Io appartengo a una classe dirigente, dunque. E non ho difficoltà a ammettere che farei anche di più e meglio, senza paura di "governare". E a questo punto arrivano gli ostacoli, che si configurano come veri e propri scontri di potere. Ed è legittimo, va bene così. Io non chiedo a nessuno di tirarsi indietro. Chiedo con forza a tutti di accettare i conflitti con coraggio, di accettare l'aureo principio che nessuno a torto e che tutti hanno ragione, anche coloro che dicono che tutti hanno torto. Chiedo a tutti di evitare di affondare la nave per non lasciarla in mani nemiche. Stiamo già assistendo invece a spettacolari sceneggiate di suponenti politici che esclamano a gran voce "muoia Sansone e tutti i Filistei". Che tristezza.
Simone Giusti
Stefano, quello che scrivi, purtroppo è un male comune della nostra politica, le persone che arrivano ad un certo livello non vogliono poi mettersi da parte, per molti ed ovvi motivi, per lasciare posto ad altri. In questo modo non c'è ricambio e vediamo le stesse persone per molto tempo nelle stesse posizioni politiche. Guardiamo quello che succede a livello nazionale, il PD, che si presentava come forza nuova ed innovatrice, mi sembra che si stia impantanando come i vecchi partiti che avevamo in precedenza, un partito politico fermo, incapace di prendere decisioni serie e rigide contro questo governo che sta cercando di accapararsi tutto quello che è possibile prendere. Spero che le ultime cose successe, vedi Berlusconi che ricusa i giudici che lo devono giudicare e che vuole stoppare tutti i processi e procedimenti verso di lui, scuotano la classe politica del PD ed aprano una fase nuova con nuova linfa vitale.
Un saluto Giuseppe
mi dispiace , Stefano, ma quello che vedo in questo paese pur pieno di facce nuove è sostanzialmente una politica vecchia, fatta di correnti, ricattini etc...I giovani mi sembra vengano "istruiti" a comportarsi al solito modo: il tuo discorso mi ricorda una massima di Seneca "video meliora proboque, sed deteriora sequor"
Sono perfettamente d'accordo con le analisi fatte ed è veramente vergognoso che il ricambio avvenga così difficilmente. Per vedere muoversi qualcosa, sarebbe sufficiente fare un drastico taglio sia al numero di questi "dirigenti" che ai compensi erogati che, tranquillamente, e non sarebbe uno scandalo, potrebbero essere diminuiti del 30%nel numero e oltre il 50% nei compensi.Questo vale, naturalmente, sia per i comuni, le province, le regioni e il Parlamento.
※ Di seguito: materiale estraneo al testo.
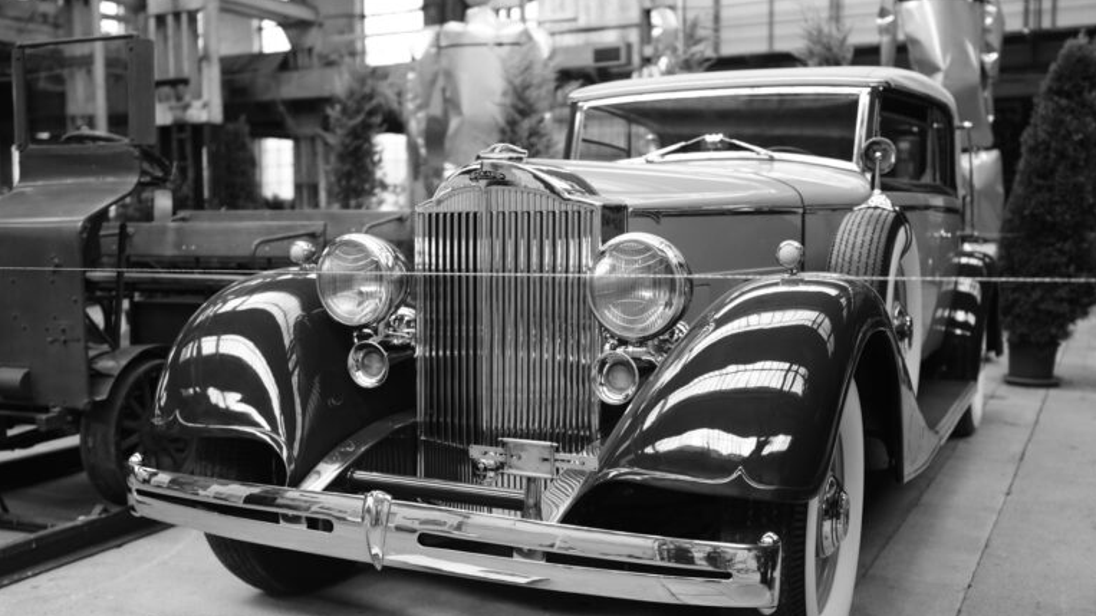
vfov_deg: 31.2
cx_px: 550
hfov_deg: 52.8
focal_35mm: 38
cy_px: 325
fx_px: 1104
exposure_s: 1/168
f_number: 1.4
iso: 800
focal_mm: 24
Da modesto cittadino (comunque nel mio piccolo ho diretto per trent'anni una importante azienda grossetana, successivamente ho svolto per cinque anni la funzione di Giudice Tributario Regionale a Firenze,e, prima di andare in pensione, anche se non completamente, sono ancora Consigliere delegato e Vice-presidente del Confidi Toscana Sud in seno all'Associazione Industriali, sono Incaricato Diocesano per il "Sovvenire" e presidente di un'asociazione di volontariato Onlus) ho amministrato per oltre tre anni una televisione locale consegnatami nel 1996/97 in bancarotta, l'ho risanata e venduta nel 2000 per 4 miliardi e 50 milioni.